The most important global financial institutions had since then begun to deal with the problem of the liability of the banks, which are always - or almost always - behind the scenes. They have worked to date within a group called Thun group, from the name of the small Swiss town where they met. At their most recent meeting in July 2019, they adopted the OECD document 'Due diligence for responsible business conduct in general corporate lending and securities underwriting'.

The document represents the extension of the OECD strategies on finance to the world of finance 'Responsible, Business Conduct'. At the same time, and before Fink's letter, many of the most important world banks had adhered to the 'Financial Initiative' of the UN Environmental Program, and within that framework they adopted, in September 2019, the 'Principles for Responsible Banking, a set of six principles aimed at aligning the behavior of banks with respect for sustainable development in environmental matters. 

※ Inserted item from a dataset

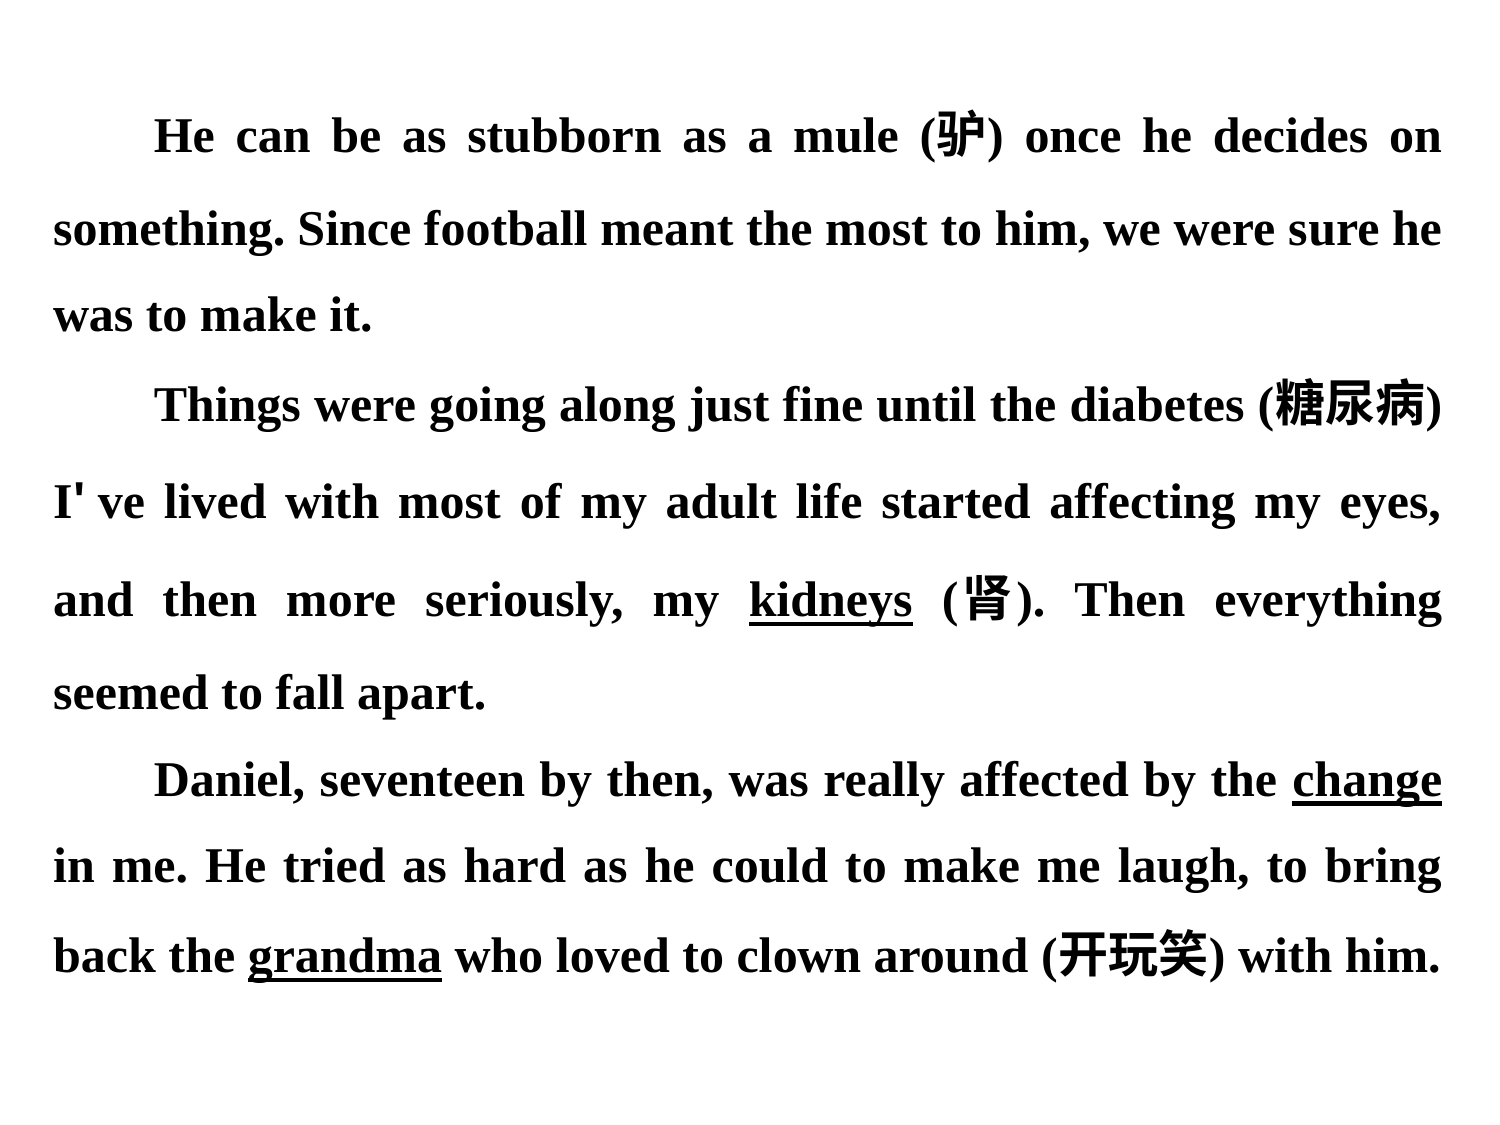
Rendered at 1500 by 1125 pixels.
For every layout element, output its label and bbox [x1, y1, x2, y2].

text_box [53, 101, 1443, 1020]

These fundamental steps forward clearly demonstrate today how the defense of the environment and the rights and dignity of human communities are no longer just an ethical requirement, but represent a fundamental criterion for being able to finance all economic operations and business activities.

Will Trump and all those brilliant politicians who think that the defense of the environment and human society are concerns that concern small elites of leftist intellectuals will notice? Many newspapers have published the news, but it certainly deserves greater investigation. In my opinion, few, except insiders, realize the incredible effects of these new responsibilities on the global financial system.